MARANHÃO, 06 de maio de 2026 — A Assembleia Legislativa do Maranhão definiu, nesta quarta (6), a presidência da CPI Ana do Gás, criada para investigar supostas irregularidades na Vice-Governadoria e na Secretaria de Educação.
A deputada Ana do Gás assumiu o comando após reunião marcada por adiamentos, motivados por falta de quórum e conflitos de agenda entre parlamentares.
A definição ocorreu durante a instalação do colegiado, quando a deputada recebeu seis votos e passou a conduzir os trabalhos da CPI Ana do Gás. Na mesma sessão, o deputado Adelmo Soares foi eleito vice-presidente, também com seis votos, enquanto o deputado Dr. Yglésio assumiu a relatoria após indicação.
A composição da comissão foi formalizada após debates regimentais que provocaram divergências entre parlamentares. Em razão disso, alguns deputados deixaram a reunião antes da conclusão. Ainda assim, os presentes avançaram na votação e consolidaram a formação da mesa da CPI Ana do Gás.
O colegiado foi criado para apurar um possível esquema ilícito envolvendo a estrutura administrativa da Vice-Governadoria, ocupada por Felipe Camarão. Além disso, o requerimento aponta indícios de movimentações financeiras suspeitas e possíveis repasses irregulares ligados à Secretaria de Educação e outros órgãos estaduais.
Durante a instalação, a presidente afirmou que a comissão atuará com base na transparência, na legalidade e no respeito ao contraditório.
PRAZOS E PRÓXIMOS PASSOS
A comissão terá prazo inicial de 120 dias para concluir as investigações, com possibilidade de prorrogação. Os integrantes devem organizar o cronograma de atividades dentro desse período estabelecido pelo regimento da Assembleia.
A próxima reunião foi marcada para o dia 13 de maio, quando os membros devem apresentar o plano de trabalho. Além disso, o colegiado pretende iniciar as primeiras deliberações, incluindo a convocação de depoentes e a solicitação de documentos relacionados ao caso.

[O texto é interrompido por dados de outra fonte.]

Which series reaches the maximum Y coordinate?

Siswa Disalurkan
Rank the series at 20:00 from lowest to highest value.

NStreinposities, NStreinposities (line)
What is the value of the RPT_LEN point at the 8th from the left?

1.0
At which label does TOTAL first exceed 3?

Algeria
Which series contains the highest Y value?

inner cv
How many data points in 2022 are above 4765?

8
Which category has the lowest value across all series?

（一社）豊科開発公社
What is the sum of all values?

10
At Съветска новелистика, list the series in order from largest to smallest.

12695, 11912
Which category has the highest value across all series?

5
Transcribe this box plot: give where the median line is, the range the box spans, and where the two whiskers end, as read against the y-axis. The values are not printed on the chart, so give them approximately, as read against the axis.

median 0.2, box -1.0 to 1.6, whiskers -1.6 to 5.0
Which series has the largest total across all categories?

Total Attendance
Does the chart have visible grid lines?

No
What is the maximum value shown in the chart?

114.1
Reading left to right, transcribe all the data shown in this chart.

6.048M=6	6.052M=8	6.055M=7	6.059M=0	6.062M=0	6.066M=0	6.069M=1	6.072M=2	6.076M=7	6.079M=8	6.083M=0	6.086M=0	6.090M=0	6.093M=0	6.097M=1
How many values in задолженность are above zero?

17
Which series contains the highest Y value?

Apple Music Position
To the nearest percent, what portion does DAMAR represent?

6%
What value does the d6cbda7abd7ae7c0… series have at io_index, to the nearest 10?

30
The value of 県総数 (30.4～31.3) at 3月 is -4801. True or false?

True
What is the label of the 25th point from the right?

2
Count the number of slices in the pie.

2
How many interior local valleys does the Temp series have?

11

VEJA OS POSSÍVEIS CRIMES COMETIDOS POR CAMARÃO NA VICE-GOVERNADORIA
Crimes Investigados
- Lavagem de Capitais: O documento cita expressamente a apuração de crimes de lavagem de dinheiro, estruturados em operações de fracionamento, dissimulação e ocultação de valores.
- Crimes contra a Administração Pública: São mencionadas infrações penais conexas com foco em delitos contra a administração, incluindo o uso da máquina administrativa para a consecução de crimes.
Fatos e Condutas Destacados no documento
A investigação detalha uma série de condutas que fundamentam as suspeitas de ilícitos:
Recebimento de Valores de Servidores: Identificou-se o recebimento de depósitos feitos por servidores da Secretaria de Educação e da própria Vice-Governadoria nas contas do investigado.
Incompatibilidade Financeira: A movimentação bancária de Felipe Camarão revelou um fluxo financeiro expressivo (mais de R$ 4,6 milhões em créditos extra-salário) que extrapola de forma relevante sua renda formal declarada.
Uso de Operadores Financeiros (Policiais Militares): Policiais lotados em sua segurança institucional, como Thiago Brasil Arruda e Alexandre Guimarães Nascimento, são apontados como operadores que movimentavam milhões e repassavam valores ao Vice-Governador ou quitavam suas despesas pessoais.
Depósitos em Espécie e Fracionamento: Foram identificados 230 depósitos em espécie sem identificação do depositante, além de uma estratégia de fracionamento de valores (depósitos de até R$ 2.000,00) para dificultar o rastreio da origem do dinheiro.
Pagamento de Despesas Pessoais por Terceiros: O documento cita que o policial Thiago Arruda pagou reservas em hotéis de luxo (como o Fairmont Rio de Janeiro) e guias de impostos (DARFs) em benefício de Felipe Camarão.
“Caixa Dois” para Marketing Político: Há indícios de que o policial Alexandre Nascimento operava um “caixa paralelo” para financiar impulsionamento digital e publicidade em redes sociais em favor de Felipe Camarão, totalizando mais de R$ 350.000,00.
Ocultação e Dissimulação: Uso de perfis de WhatsApp com fotos falsas para dificultar a identificação. Utilização de uma conta bancária e chave PIX vinculadas materialmente a Felipe Camarão, mas formalmente registradas em nome de seu irmão, Carlos Gustavo.